On the drive home yesterday there was a brief discussion of Israel’s often grotesque treatment of the Palestinians, which was rightly denounced – Israel has overreached, cruelly and unjustly, over and over again. The Massada mentality of the Jewish state – with all of its apocalyptic rhetoric and attendant brutality – absolutely deserves to be criticized, but it’s useful to put that mentality in historical perspective. A Holocaust, preceded by centuries of European pogroms and alienation, lends itself to a siege mentality; again, that doesn’t justify Israeli atrocities but it certainly explains them. Phoebe said that she doesn’t consider the Israelis victims in the conflict. Neither do I – and considering that the main advantage of victimhood seems to be intermittent sympathy among western liberals, I have no trouble understanding why Israelis are ruthlessly refusing to be victims any longer.
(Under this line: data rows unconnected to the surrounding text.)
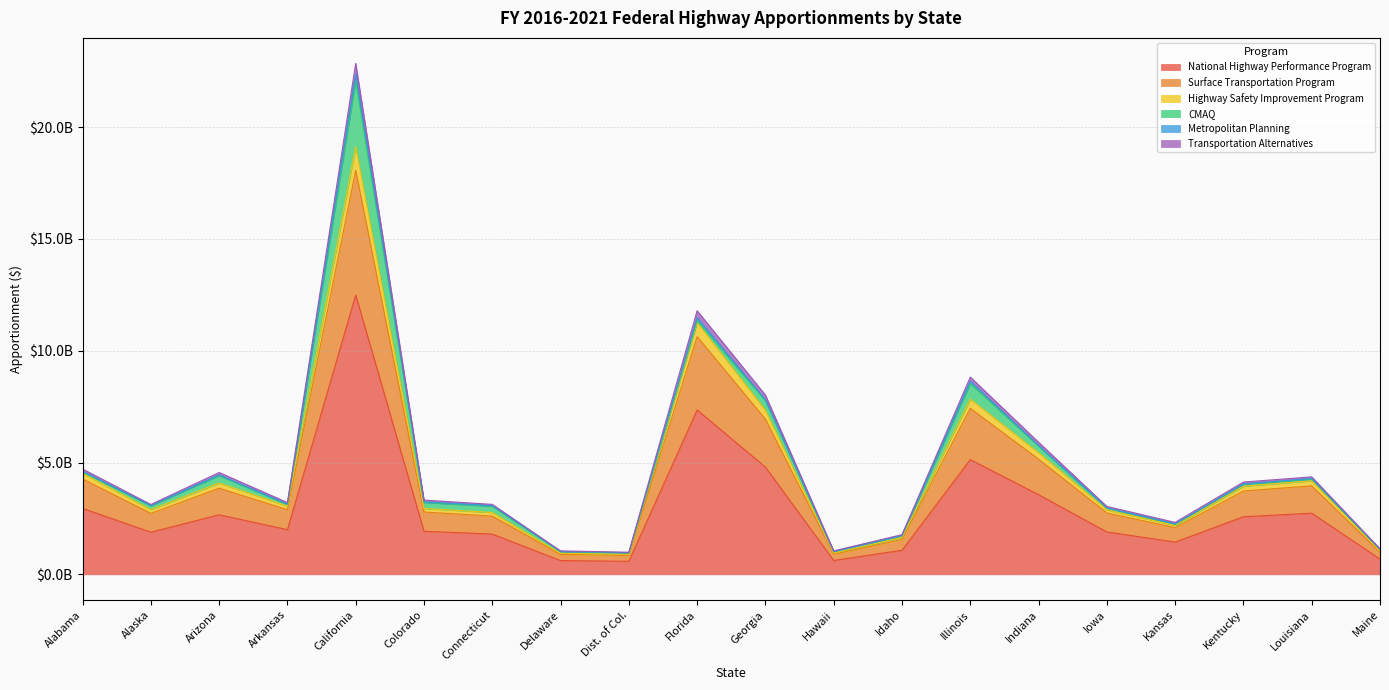

Does the chart have visible grid lines?

Yes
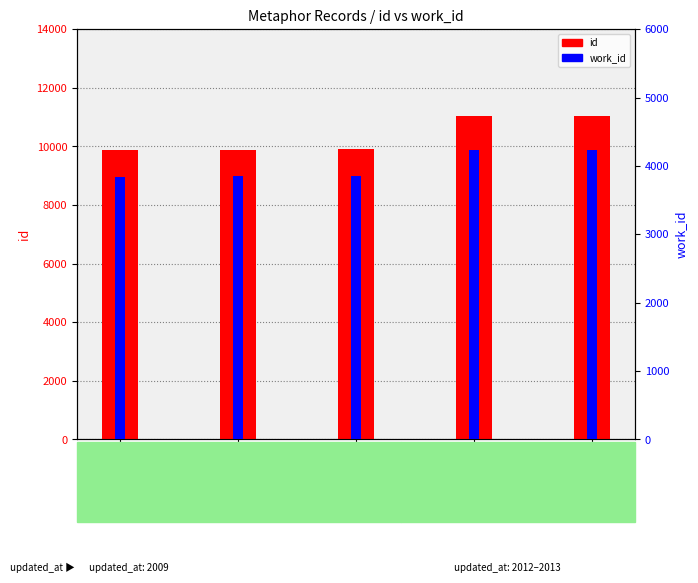

What is the total value across all series at id_9905?

13760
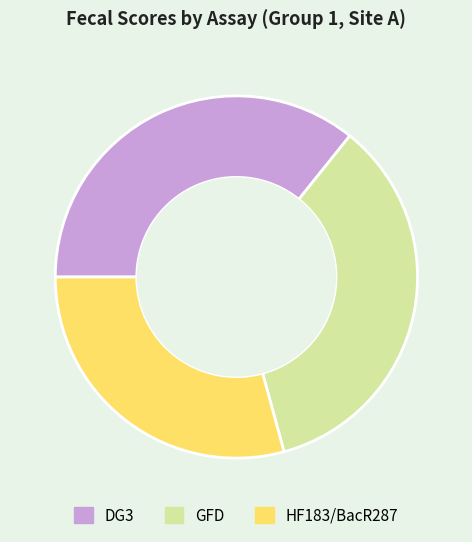

Which has a higher value, DG3 or GFD?

DG3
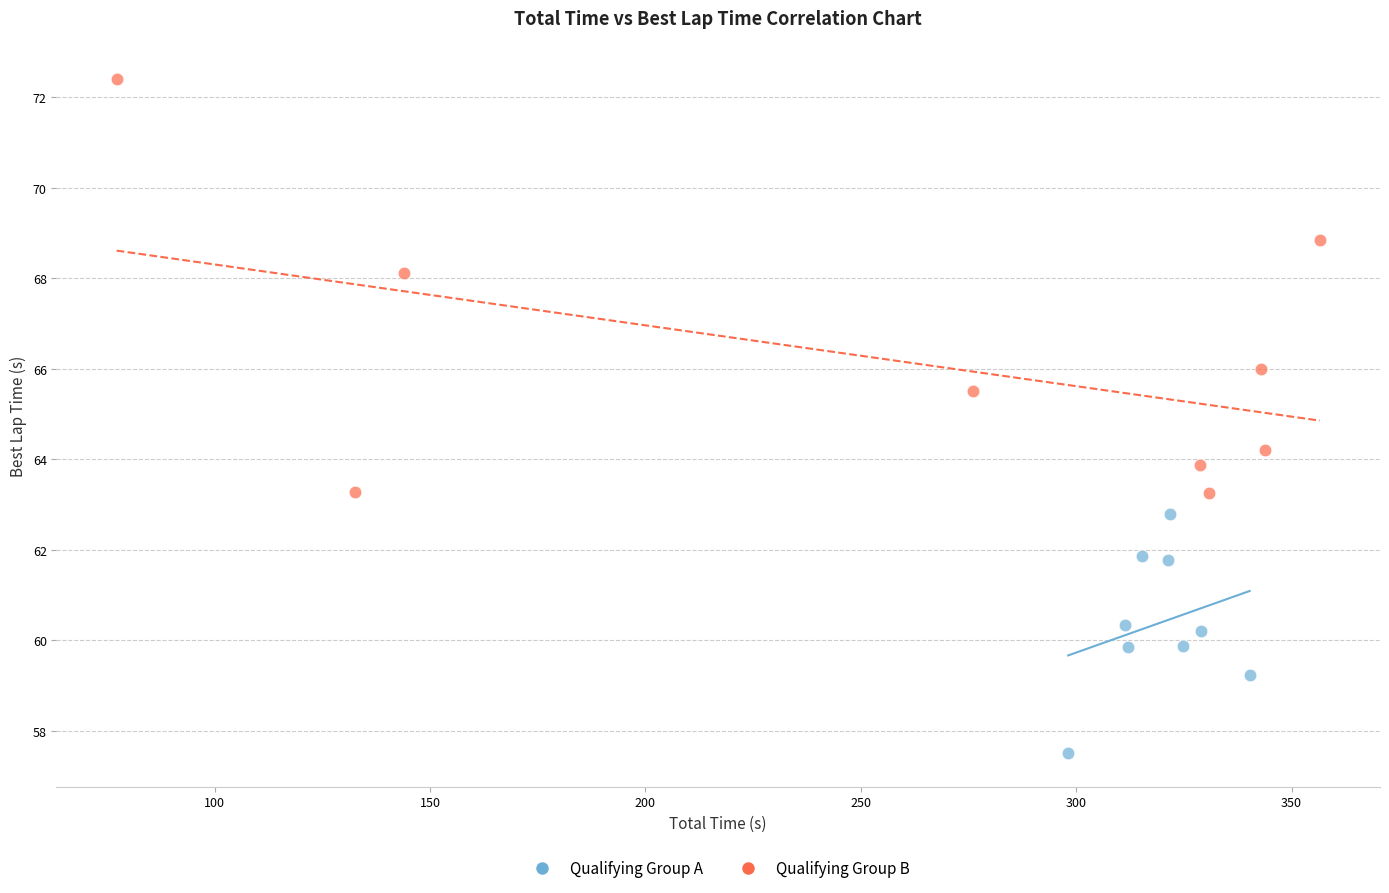

Which series has the largest Y range (max minus min)?

Qualifying Group B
I'd Like to Violate All Known Copyright Laws for a Moment...

...in order to celebrate Tax Day 2007. Here's a Pulitzer-winning gem from a few years ago:

Hey, I got mine done back in February.

Autocratic Demagogues Have Common Roots

What do Hugo Chavez and Jean-Marie Le Pen have in common, other than a pseudo-fascistic political philosophy and a frightening talent for riding regional waves of popular contempt for foreign “others”? Both were paratroopers. It takes a bold person to jump out of a plane while getting shot at and, in the aftermath of World War II, a bold politician to rant to boorish crowds about conspiracies to oppress the volk. Chavez has been more successful. But Christopher Hitchens hints that even in the heart of Europe, the times are increasingly ripe for a bier hall putsch:

[T]he most salient fact about the French elections is the degree to which they show a France that is moving steadily to the right. "Sixty-five per cent to the right, in fact," as I am told by Louis Dreyfus of the Nouvel Observateur…. M. Le Pen smirks broadly and says that everyone is moving his way in one form or another. And he isn't completely bluffing.

Le Pen had a grand old time during the last presidential election, trouncing the Socialist nominee and making it to the runoff. In the shadow of the Paris riots and Segolene Royal’s W.-esque proclivity for amateurish gaffes, Nicolas Sarkozy is drifting to victory on an iron-fist platform; indeed, it seems the entire political climate of France moving toward iron-fist chauvinism:

Add to this the rather peculiar fact that a huge tranche of voters—most recently as large as 40 percent—simply refuse to tell the opinion polls (who last time got everything calamitously wrong) how they intend to cast their ballots. Again, the best intuitive explanation of this reticence is that many people are embarrassed to declare a Le Pen allegiance in advance. If I am wrong about this, then why are the other candidates so obviously seeking to appeal to his first-round supporters?

The great powers of Europe have an annoying habit of making it illegal to question whether the Third Reich’s xenophobia, tyranny, and murder were really so bad after all. Hell of a lot of good it’s done them.

C’mon Now People

Yes, I did just confess to not being as informed as I perhaps ought, and yes, I did just say we’re trying to avoid the pitfalls of Daily Dish worship. But Andrew Sullivan has discovered some bad news:

By a whisker, [Rush Limbaugh’s] listeners are better informed about the news than NPR's (if you add the high and moderate knowledge numbers together).

Surely we can beat Limbaugh on all fronts. Let’s not get complacent, brothers and sisters. There’s a long way to go – and a lot to lose – before 2008.

Guess Who’s Back… Back Again

So I haven’t posted in a few days… I’ve been soaking up Wenatchee at the annual convention of the Young Democrats of Washington. Meet Bryce McKibben, the ASUW’s lobbyist/übermensch in Olympia:I created this blog to give me a reason to stay informed (a good idea for a polisci major), and I discovered over the weekend that that hasn’t quite worked out like I’d hoped. [Sigh…] We’ll befocusing much more on state politics, if only to avoid the echo-chamber peril that comes from following Sullivan, Yglesias, and Hitchens religiously.